Sebagaimana keras Susanoo mencoba menyerang Tsukuyomi dan merebut pedang itu, Tsukuyomi hanya menghindar dan tidak mengeluarkan senjatanya. Ia ingin menghentikan peperangan dan mulai mengakhiri semuanya dengan adil. Susanoo benar-benar tidak mengerti apa yang akan di lakukan kakaknya itu, tidak seperti Tsukuyomi yang agresif dalam peperangan.

“Dengar, sampai kapanpun aku tidak akan mengeluarkan senjataku.” Tsukuyomi mendapatkan sebuah sayatan di lengannya, tapi itu tidak menjadi penghalang untuknya.

“Kau akan menyesal jika seperti itu.”

“Kau yang akan menyesal jika membunuhku!”

“Lihat ke langit!” Ucap Susanoo

Terlihat sebuah bayangan wanita yang terik karena disinari matahari, membuat mata Tsukuyomi sakit. Ia sadar bahwa wanita itu mengeluarkan sebuah senjata dan mengarahkannya, di kedepankannya tongkat itu dan menghalangi serangan dari dewa-dewi saudaranya. Dengan penuh harapan, Tsukuyomi menahan serangan itu menggunakan tongkat dan…

Semuanya hilang dan berubah menjadi kunang-kunang bercahaya terang.

Semua kembali ke langit, namun tongkat itu tak berada di tangan siapa pun. Rencana Tsukuyomi berhasil.

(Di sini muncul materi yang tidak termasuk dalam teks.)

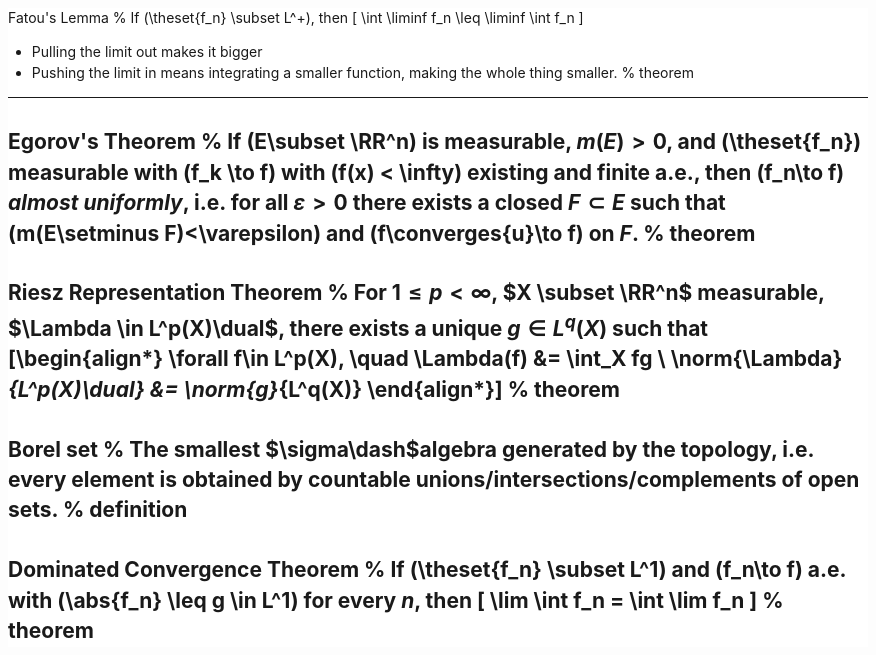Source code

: Fatou's Lemma
%
If \(\theset{f_n} \subset L^+\), then 
\[
\int \liminf f_n \leq \liminf \int f_n
\]
- Pulling the limit out makes it bigger
- Pushing the limit in means integrating a smaller function, making the whole thing smaller.
%
theorem
---

Egorov's Theorem
%
If \(E\subset \RR^n\) is measurable, $m(E) > 0$, and \(\theset{f_n}\) measurable with \(f_k \to f\) with \(f(x) < \infty\) existing and finite a.e., then \(f_n\to f\) *almost uniformly*, i.e.
for all $\varepsilon > 0$ there exists a closed $F\subset E$ such that \(m(E\setminus F)<\varepsilon\) and \(f\converges{u}\to f\) on $F$.
%
theorem
---

Riesz Representation Theorem
%
For $1\leq p <\infty$, $X \subset \RR^n$ measurable, $\Lambda \in L^p(X)\dual$, there exists a unique $g\in L^q(X)$ such that 
\[\begin{align*}
\forall f\in L^p(X), \quad \Lambda(f) &= \int_X fg \\
\norm{\Lambda}_{L^p(X)\dual} &= \norm{g}_{L^q(X)}
\end{align*}\]
%
theorem
---

Borel set
%
The smallest $\sigma\dash$algebra generated by the topology, i.e. every element is obtained by countable unions/intersections/complements of open sets.
%
definition
---

Dominated Convergence Theorem
%
If \(\theset{f_n} \subset L^1\) and \(f_n\to f\) a.e. with \(\abs{f_n} \leq g \in L^1\) for every $n$, then
\[
\lim \int f_n = \int \lim f_n
\]
%
theorem
---
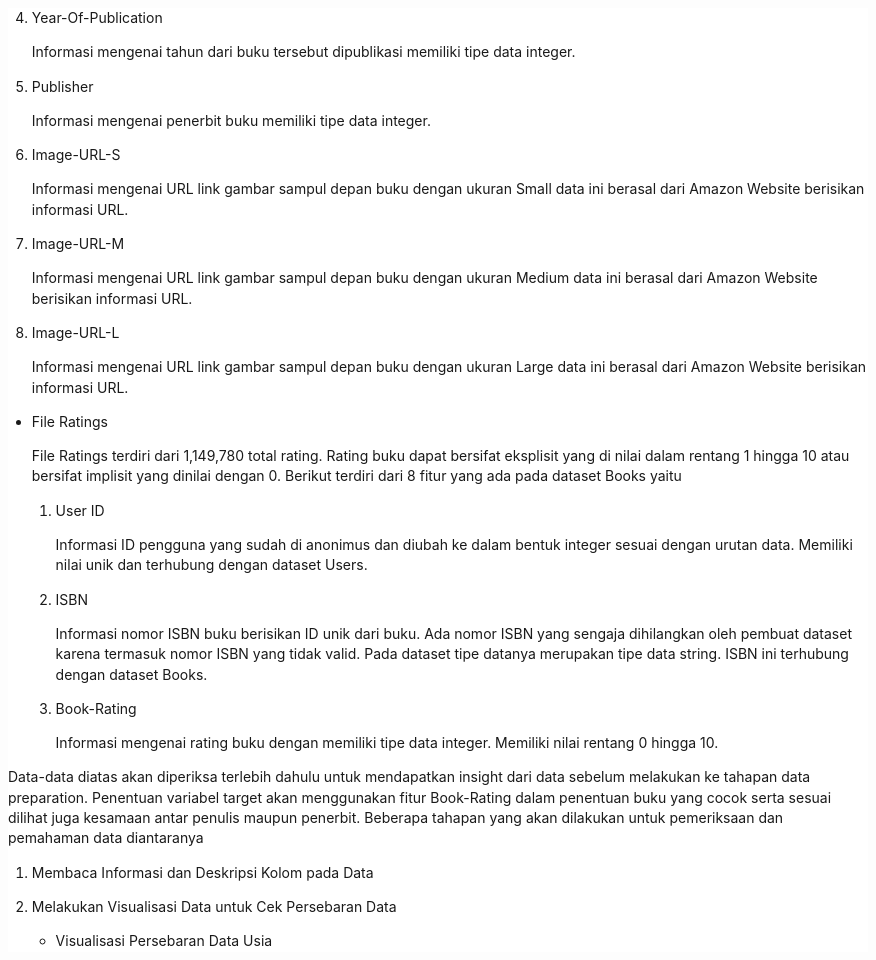   4. Year-Of-Publication

     Informasi mengenai tahun dari buku tersebut dipublikasi memiliki tipe data integer.

  5. Publisher

     Informasi mengenai penerbit buku memiliki tipe data integer.

  6. Image-URL-S

     Informasi mengenai URL link gambar sampul depan buku dengan ukuran Small data ini berasal dari Amazon Website berisikan informasi URL.

  7. Image-URL-M

     Informasi mengenai URL link gambar sampul depan buku dengan ukuran Medium data ini berasal dari Amazon Website berisikan informasi URL.

  8. Image-URL-L

     Informasi mengenai URL link gambar sampul depan buku dengan ukuran Large data ini berasal dari Amazon Website berisikan informasi URL.

- File Ratings

  File Ratings terdiri dari 1,149,780 total rating. Rating buku dapat bersifat eksplisit yang di nilai dalam rentang 1 hingga 10 atau bersifat implisit yang dinilai dengan 0. Berikut terdiri dari 8 fitur yang ada pada dataset Books yaitu

  1. User ID

     Informasi ID pengguna yang sudah di anonimus dan diubah ke dalam bentuk integer sesuai dengan urutan data. Memiliki nilai unik dan terhubung dengan dataset Users.

  2. ISBN

     Informasi nomor ISBN buku berisikan ID unik dari buku. Ada nomor ISBN yang sengaja dihilangkan oleh pembuat dataset karena termasuk nomor ISBN yang tidak valid. Pada dataset tipe datanya merupakan tipe data string. ISBN ini terhubung dengan dataset Books.

  3. Book-Rating

     Informasi mengenai rating buku dengan memiliki tipe data integer. Memiliki nilai rentang 0 hingga 10.

Data-data diatas akan diperiksa terlebih dahulu untuk mendapatkan insight dari data sebelum melakukan ke tahapan data preparation. Penentuan variabel target akan menggunakan fitur Book-Rating dalam penentuan buku yang cocok serta sesuai dilihat juga kesamaan antar penulis maupun penerbit. Beberapa tahapan yang akan dilakukan untuk pemeriksaan dan pemahaman data diantaranya

1. Membaca Informasi dan Deskripsi Kolom pada Data
2. Melakukan Visualisasi Data untuk Cek Persebaran Data

   - Visualisasi Persebaran Data Usia
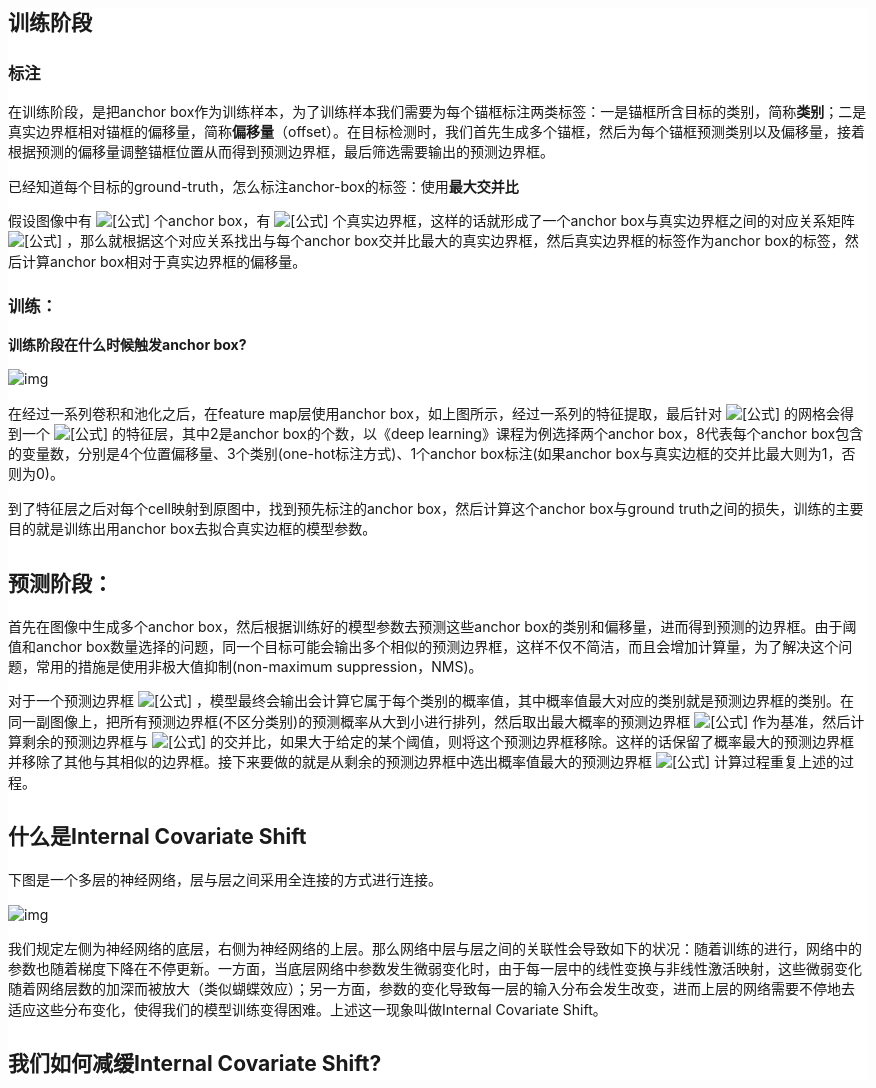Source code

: ## 训练阶段

### 标注

在训练阶段，是把anchor box作为训练样本，为了训练样本我们需要为每个锚框标注两类标签：一是锚框所含目标的类别，简称**类别**；二是真实边界框相对锚框的偏移量，简称**偏移量**（offset）。在目标检测时，我们首先生成多个锚框，然后为每个锚框预测类别以及偏移量，接着根据预测的偏移量调整锚框位置从而得到预测边界框，最后筛选需要输出的预测边界框。

已经知道每个目标的ground-truth，怎么标注anchor-box的标签：使用**最大交并比**

假设图像中有 ![[公式]](https://www.zhihu.com/equation?tex=n_a) 个anchor box，有 ![[公式]](https://www.zhihu.com/equation?tex=n_b) 个真实边界框，这样的话就形成了一个anchor box与真实边界框之间的对应关系矩阵 ![[公式]](https://www.zhihu.com/equation?tex=X%5Cin+R%5E%7Bn_a%5Ctimes+n_b%7D) ，那么就根据这个对应关系找出与每个anchor box交并比最大的真实边界框，然后真实边界框的标签作为anchor box的标签，然后计算anchor box相对于真实边界框的偏移量。

### 训练：

**训练阶段在什么时候触发anchor box?**

![img](https://pic4.zhimg.com/80/v2-3047e61d1484564f2e2d84bb8da0249b_720w.jpg)

在经过一系列卷积和池化之后，在feature map层使用anchor box，如上图所示，经过一系列的特征提取，最后针对 ![[公式]](https://www.zhihu.com/equation?tex=3%5Ctimes3) 的网格会得到一个 ![[公式]](https://www.zhihu.com/equation?tex=3%5Ctimes3%5Ctimes2%5Ctimes8) 的特征层，其中2是anchor box的个数，以《deep learning》课程为例选择两个anchor box，8代表每个anchor box包含的变量数，分别是4个位置偏移量、3个类别(one-hot标注方式)、1个anchor box标注(如果anchor box与真实边框的交并比最大则为1，否则为0)。

到了特征层之后对每个cell映射到原图中，找到预先标注的anchor box，然后计算这个anchor box与ground truth之间的损失，训练的主要目的就是训练出用anchor box去拟合真实边框的模型参数。

## 预测阶段：

首先在图像中生成多个anchor box，然后根据训练好的模型参数去预测这些anchor box的类别和偏移量，进而得到预测的边界框。由于阈值和anchor box数量选择的问题，同一个目标可能会输出多个相似的预测边界框，这样不仅不简洁，而且会增加计算量，为了解决这个问题，常用的措施是使用非极大值抑制(non-maximum suppression，NMS)。

对于一个预测边界框 ![[公式]](https://www.zhihu.com/equation?tex=B) ，模型最终会输出会计算它属于每个类别的概率值，其中概率值最大对应的类别就是预测边界框的类别。在同一副图像上，把所有预测边界框(不区分类别)的预测概率从大到小进行排列，然后取出最大概率的预测边界框 ![[公式]](https://www.zhihu.com/equation?tex=B_1) 作为基准，然后计算剩余的预测边界框与 ![[公式]](https://www.zhihu.com/equation?tex=B_1) 的交并比，如果大于给定的某个阈值，则将这个预测边界框移除。这样的话保留了概率最大的预测边界框并移除了其他与其相似的边界框。接下来要做的就是从剩余的预测边界框中选出概率值最大的预测边界框 ![[公式]](https://www.zhihu.com/equation?tex=B_2) 计算过程重复上述的过程。

## 什么是Internal Covariate Shift

下图是一个多层的神经网络，层与层之间采用全连接的方式进行连接。

![img](https://pic4.zhimg.com/80/v2-c3934c77a543b6c588af07a365f9a70b_720w.jpg)



我们规定左侧为神经网络的底层，右侧为神经网络的上层。那么网络中层与层之间的关联性会导致如下的状况：随着训练的进行，网络中的参数也随着梯度下降在不停更新。一方面，当底层网络中参数发生微弱变化时，由于每一层中的线性变换与非线性激活映射，这些微弱变化随着网络层数的加深而被放大（类似蝴蝶效应）；另一方面，参数的变化导致每一层的输入分布会发生改变，进而上层的网络需要不停地去适应这些分布变化，使得我们的模型训练变得困难。上述这一现象叫做Internal Covariate Shift。

## 我们如何减缓Internal Covariate Shift?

Matahari, bulan, angin, laut dan elemen lain seharusnya bisa berdampingan. Itulah yang diharapkan oleh manusia. Jika bulan yang mendominasi, maka tidak akan ada elemen lain begitu juga sebaliknya. Dewa ditakdirkan untuk membuat kebahagiaan untuk manusia bukan untuk siapa yang paling di agungkan. Pada akhirnya tujuan Tsukuyomi yang sebenarnya terwujud, matahari, bulan dan elemen lain bisa berdampingan.

“Dominasi menciptakan kesengsaraan tapi kesetaraan menciptakan ketentraman.”